MATERIAAL VOOR OPDRACHT →

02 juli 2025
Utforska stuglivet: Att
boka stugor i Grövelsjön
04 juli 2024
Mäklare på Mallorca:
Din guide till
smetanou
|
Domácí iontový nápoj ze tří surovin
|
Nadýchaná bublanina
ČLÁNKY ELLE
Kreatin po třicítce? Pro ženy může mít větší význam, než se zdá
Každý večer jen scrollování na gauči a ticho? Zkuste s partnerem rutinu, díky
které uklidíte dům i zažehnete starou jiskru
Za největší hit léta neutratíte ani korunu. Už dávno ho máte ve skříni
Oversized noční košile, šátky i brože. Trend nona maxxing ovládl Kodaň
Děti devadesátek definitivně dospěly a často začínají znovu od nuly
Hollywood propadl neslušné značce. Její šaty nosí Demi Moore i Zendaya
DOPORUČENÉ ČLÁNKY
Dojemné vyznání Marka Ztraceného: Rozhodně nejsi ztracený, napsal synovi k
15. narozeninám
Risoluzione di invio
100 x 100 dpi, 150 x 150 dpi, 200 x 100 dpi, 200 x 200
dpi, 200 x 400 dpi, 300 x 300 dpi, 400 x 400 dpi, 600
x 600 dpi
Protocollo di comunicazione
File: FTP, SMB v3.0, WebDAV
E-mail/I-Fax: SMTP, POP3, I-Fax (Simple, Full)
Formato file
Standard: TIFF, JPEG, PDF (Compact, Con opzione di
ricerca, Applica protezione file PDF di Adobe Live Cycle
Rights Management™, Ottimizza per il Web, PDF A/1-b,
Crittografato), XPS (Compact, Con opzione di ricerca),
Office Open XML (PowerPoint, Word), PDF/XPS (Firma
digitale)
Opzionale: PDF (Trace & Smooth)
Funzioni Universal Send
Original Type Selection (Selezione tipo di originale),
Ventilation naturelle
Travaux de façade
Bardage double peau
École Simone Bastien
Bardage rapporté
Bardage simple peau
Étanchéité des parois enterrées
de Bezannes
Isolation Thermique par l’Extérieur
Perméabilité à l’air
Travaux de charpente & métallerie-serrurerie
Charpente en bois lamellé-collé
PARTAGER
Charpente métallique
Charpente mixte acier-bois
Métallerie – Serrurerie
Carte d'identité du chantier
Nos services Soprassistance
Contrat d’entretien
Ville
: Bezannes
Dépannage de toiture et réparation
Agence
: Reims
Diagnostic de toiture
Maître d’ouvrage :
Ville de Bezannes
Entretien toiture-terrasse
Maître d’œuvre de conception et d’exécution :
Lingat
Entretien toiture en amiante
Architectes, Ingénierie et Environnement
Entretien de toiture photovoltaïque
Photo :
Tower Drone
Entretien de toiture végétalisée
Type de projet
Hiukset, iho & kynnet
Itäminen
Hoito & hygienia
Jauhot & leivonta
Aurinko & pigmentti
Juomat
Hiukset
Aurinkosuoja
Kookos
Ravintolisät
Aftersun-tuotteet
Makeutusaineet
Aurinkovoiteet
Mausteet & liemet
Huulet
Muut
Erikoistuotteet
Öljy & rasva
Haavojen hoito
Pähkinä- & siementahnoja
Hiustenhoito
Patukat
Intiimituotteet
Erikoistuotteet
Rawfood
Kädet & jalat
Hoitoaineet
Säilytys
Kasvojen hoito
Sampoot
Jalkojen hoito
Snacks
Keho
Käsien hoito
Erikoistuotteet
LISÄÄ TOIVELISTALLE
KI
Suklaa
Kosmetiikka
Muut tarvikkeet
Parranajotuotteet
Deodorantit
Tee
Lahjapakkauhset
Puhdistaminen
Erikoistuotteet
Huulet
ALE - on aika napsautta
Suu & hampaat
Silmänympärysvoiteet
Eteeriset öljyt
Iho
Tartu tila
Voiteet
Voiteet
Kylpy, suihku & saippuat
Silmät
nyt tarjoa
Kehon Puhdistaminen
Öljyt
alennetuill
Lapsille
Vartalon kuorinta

WERKOPDRACHT → Neem het stuk van het begin van de gegevens hierboven tot en met de regel met "Architectes, Ingénierie et Environnement" woordelijk over. Geef alleen die regels.

UITGEVOERDE OPDRACHT →
02 juli 2025
Utforska stuglivet: Att
boka stugor i Grövelsjön
04 juli 2024
Mäklare på Mallorca:
Din guide till
smetanou
|
Domácí iontový nápoj ze tří surovin
|
Nadýchaná bublanina
ČLÁNKY ELLE
Kreatin po třicítce? Pro ženy může mít větší význam, než se zdá
Každý večer jen scrollování na gauči a ticho? Zkuste s partnerem rutinu, díky
které uklidíte dům i zažehnete starou jiskru
Za největší hit léta neutratíte ani korunu. Už dávno ho máte ve skříni
Oversized noční košile, šátky i brože. Trend nona maxxing ovládl Kodaň
Děti devadesátek definitivně dospěly a často začínají znovu od nuly
Hollywood propadl neslušné značce. Její šaty nosí Demi Moore i Zendaya
DOPORUČENÉ ČLÁNKY
Dojemné vyznání Marka Ztraceného: Rozhodně nejsi ztracený, napsal synovi k
15. narozeninám
Risoluzione di invio
100 x 100 dpi, 150 x 150 dpi, 200 x 100 dpi, 200 x 200
dpi, 200 x 400 dpi, 300 x 300 dpi, 400 x 400 dpi, 600
x 600 dpi
Protocollo di comunicazione
File: FTP, SMB v3.0, WebDAV
E-mail/I-Fax: SMTP, POP3, I-Fax (Simple, Full)
Formato file
Standard: TIFF, JPEG, PDF (Compact, Con opzione di
ricerca, Applica protezione file PDF di Adobe Live Cycle
Rights Management™, Ottimizza per il Web, PDF A/1-b,
Crittografato), XPS (Compact, Con opzione di ricerca),
Office Open XML (PowerPoint, Word), PDF/XPS (Firma
digitale)
Opzionale: PDF (Trace & Smooth)
Funzioni Universal Send
Original Type Selection (Selezione tipo di originale),
Ventilation naturelle
Travaux de façade
Bardage double peau
École Simone Bastien
Bardage rapporté
Bardage simple peau
Étanchéité des parois enterrées
de Bezannes
Isolation Thermique par l’Extérieur
Perméabilité à l’air
Travaux de charpente & métallerie-serrurerie
Charpente en bois lamellé-collé
PARTAGER
Charpente métallique
Charpente mixte acier-bois
Métallerie – Serrurerie
Carte d'identité du chantier
Nos services Soprassistance
Contrat d’entretien
Ville
: Bezannes
Dépannage de toiture et réparation
Agence
: Reims
Diagnostic de toiture
Maître d’ouvrage :
Ville de Bezannes
Entretien toiture-terrasse
Maître d’œuvre de conception et d’exécution :
Lingat
Entretien toiture en amiante
Architectes, Ingénierie et Environnement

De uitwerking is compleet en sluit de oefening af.